HHH does correctly determine that DDD simulated by HHH
cannot possibly reach its own "return" instruction
final halt state if it were to correctly simulate ∞
instructions of DDD.
It does this using a form of mathematical induction
that takes a finite number of steps.
void DDD()
{
HHH(DDD);
return;
}
Every first year CS student knows that DDD simulated
by any hypothetical HHH cannot possibly reach its own
simulated "return" statement final halt state.
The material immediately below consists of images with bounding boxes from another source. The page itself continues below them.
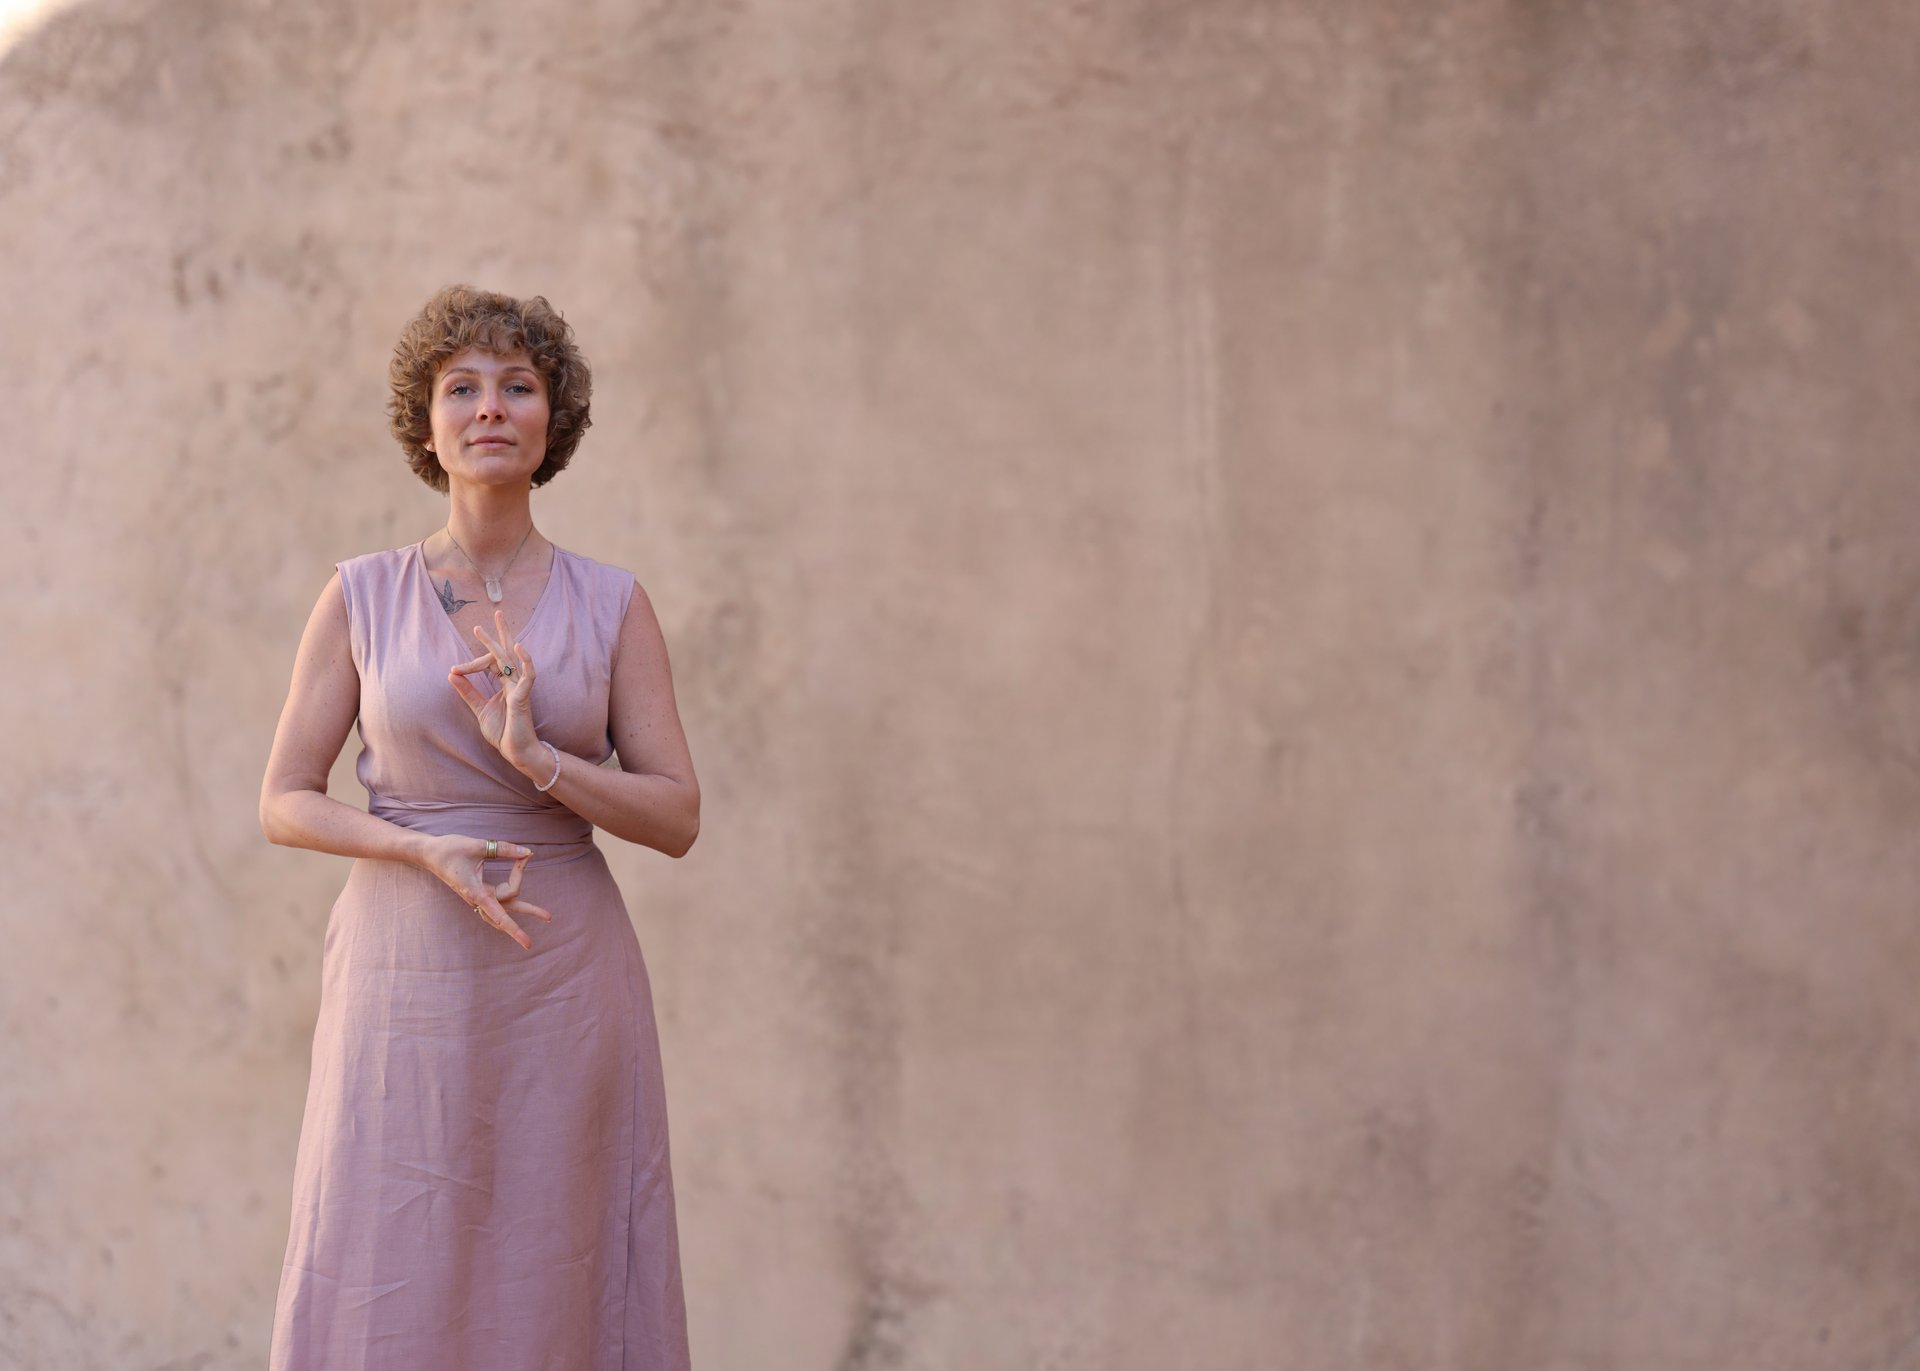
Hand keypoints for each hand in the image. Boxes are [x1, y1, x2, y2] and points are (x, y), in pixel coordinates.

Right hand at [415, 834, 553, 949]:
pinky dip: (509, 905)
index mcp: (477, 893)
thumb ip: (503, 849)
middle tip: (550, 917)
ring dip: (522, 911)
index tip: (526, 878)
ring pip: (503, 910)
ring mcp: (477, 897)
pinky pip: (497, 903)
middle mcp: (478, 899)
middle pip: (509, 908)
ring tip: (543, 914)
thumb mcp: (478, 846)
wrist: (429, 854)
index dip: (518, 919)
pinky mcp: (477, 893)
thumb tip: (528, 853)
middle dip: (530, 911)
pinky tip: (516, 908)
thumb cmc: (450, 850)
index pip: (503, 912)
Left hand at [449, 608, 542, 770]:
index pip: (492, 664)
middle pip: (507, 653)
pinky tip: (519, 647)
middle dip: (500, 633)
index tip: (455, 668)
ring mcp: (520, 688)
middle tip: (496, 612)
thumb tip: (451, 674)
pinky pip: (528, 675)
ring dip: (505, 639)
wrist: (517, 751)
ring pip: (513, 659)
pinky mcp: (524, 696)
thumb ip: (467, 692)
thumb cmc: (503, 732)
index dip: (473, 662)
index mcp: (505, 686)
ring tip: (499, 621)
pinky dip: (525, 660)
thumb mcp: (479, 709)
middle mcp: (514, 683)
Your degrees in electrical engineering may have never
given you as much software engineering skill as a first
year CS student.
> but
> only a PARTIAL simulation, and every one of those HHH's create a
> DIFFERENT DDD, where there is a N < M such that the correct simulation
> of THAT input will reach a final state, and thus shows that it is a
> halting input.
>
> If DDD doesn't include the code for HHH, then you can't use an N large
> enough to reach the call instruction, as you can't correctly simulate
> the code in the input as the code needed isn't *IN* the input.
>
> Thus, you claim is just a lie by equivocation, you think you have only
> one input because you exclude the code of HHH, so that part is the same,
> but you also include the code of HHH (as part of the same memory space
> but isn't actually in the input, so not really accessable in the input).
>
> Your insistance on this just shows you are just a stupid pathological liar.
>
>>
>>> Thus, your criteria is just based on the presumption of the
>>> impossible, and the equivocation of what you are talking about.
>>>
>>> Those are just the tools of pathological liars.
>>
>>
>
Your gross ignorance does not even show that I am incorrect.